- _What to work on_
Rewrite a section of the cloud threat-hunting passage, beginning at the words "An organization should" and stopping after "in the environment.". Replace "monitoring" with "logging".

- _Selected excerpt_
While the stored data in CSPs may contain other customer data as well, the threat-hunting solution should be able to filter the unnecessary info and only obtain the metadata for data processing purposes.

Multi-Tenant Cloud Environment

Threat hunting helps reduce the operation overload as well as boosts identifying threats in an on-premises environment and prioritizes remediation planning.

Cloud computing is more common than ever, not only for organizations using different cloud services, but also using multiple CSPs, which is also known as a multi-cloud environment. In other words, you have one organization or community using several CSPs in once place. These CSPs could be private, public, or even hybrid cloud. On the contrary, one cloud provider serves a variety of organizations and each organization or customer is known as the tenant; this is called a multi-tenant environment.

In this section, we discuss the common risks in multi-cloud and multi-tenant environments and how threat hunting helps to address these risks.

Multi-tenant is defined as multiple customers or organizations accessing the same CSP, whereby different systems (IaaS, PaaS, SaaS) from different companies are hosted on one pool of physical servers. Multi-tenant architectures apply to both public cloud and private cloud environments, allowing each tenant's data to be separated from each other. There are several multi-tenancy model types, all with varying levels of complexity and costs. Multi-tenancy is one of the main criteria in defining cloud computing, where different customers access the secured and isolated, abstracted system without interfering with each other or even noticing other users. One benefit of multi-tenanting is that many users can get access to one server and use the resources at maximum level with lower costs, all at the same time.

In a multi-tenant environment, customers enjoy the affordable cost and integration via APIs with other applications. Most of the asset maintenance and updating/upgrading is under the CSP roles and responsibilities. It is important that the shared responsibility model be discussed at the contract level. On the contrary, multi-tenant offers limited customization, security changes, and upgrades dependencies and the vendor lock-in issue.

In a nutshell, if customers need a particular customization or security features to be applied, it depends on CSP approval and their roadmap. Other CSPs might provide the same customization, maybe with a lower cost on demand without waiting for the CSP roadmap.

In addition to these operational challenges, there are a number of cyber risks and compliance issues that led to many organizations being hesitant to adopt this new approach and migrate to the cloud. Many of the cyber risks in the multi-tenant (single CSP) environment also exist in a multi-cloud environment, which is discussed in the next section.

Such challenges drive many customers and organizations to look into the multi-cloud environments that address such limitations.

Threat Hunting in Multi-Cloud and Multi-Tenant Environments

An organization should know the risk of migrating to the cloud, be it multi-cloud or multi-tenant cloud, in advance, such as data security and privacy, shared model responsibility, increased dependencies on vendors, poor configuration, and access management, especially on admin and privileged users, unpatched VMs and platforms/infra, and many more. Of course, many security controls have been put in place, such as separation of duties, network security tools, integration and single management console and dashboard, IDS, IPS, encryptions, and other next-generation fantasy stuff.

However, if there is no proper monitoring considered, regardless of how secure the CSPs and on-premise platforms are, it will be difficult to reduce the cyber risk and identify them before an incident takes place or identify the APT attacks that could potentially be in the environment.

As discussed earlier in this chapter, threat hunting and threat modeling should be applied in the cloud environment as well.

- _Supplied material_
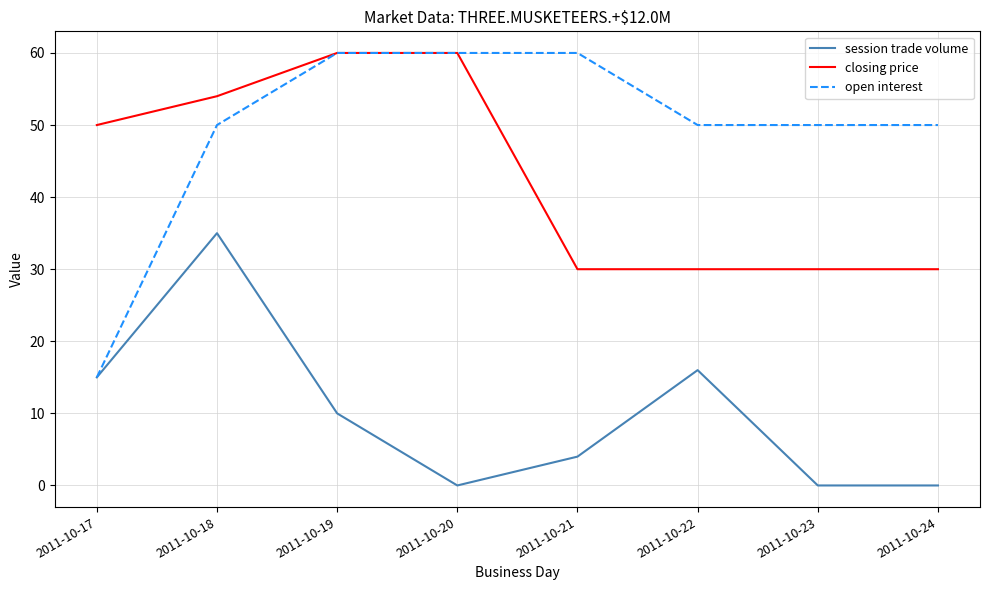

Is it true that closing price equals 48 at 2011-10-21?

False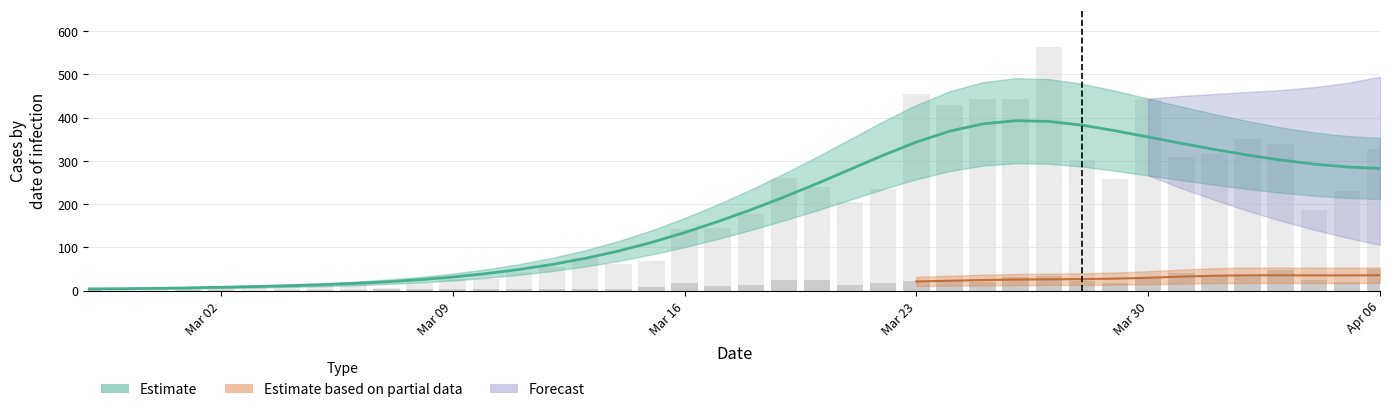

What is the highest value of the confirmed (bars) series?

562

- _Response for this exercise_
An organization should know the risk of migrating to the cloud, be it multi-cloud or multi-tenant cloud, in advance, such as data security and privacy, shared model responsibility, increased dependencies on vendors, poor configuration, and access management, especially on admin and privileged users, unpatched VMs and platforms/infra, and many more. Of course, many security controls have been put in place, such as separation of duties, network security tools, integration and single management console and dashboard, IDS, IPS, encryptions, and other next-generation fantasy stuff.

However, if there is no proper logging considered, regardless of how secure the CSPs and on-premise platforms are, it will be difficult to reduce the cyber risk and identify them before an incident takes place or identify the APT attacks that could potentially be in the environment.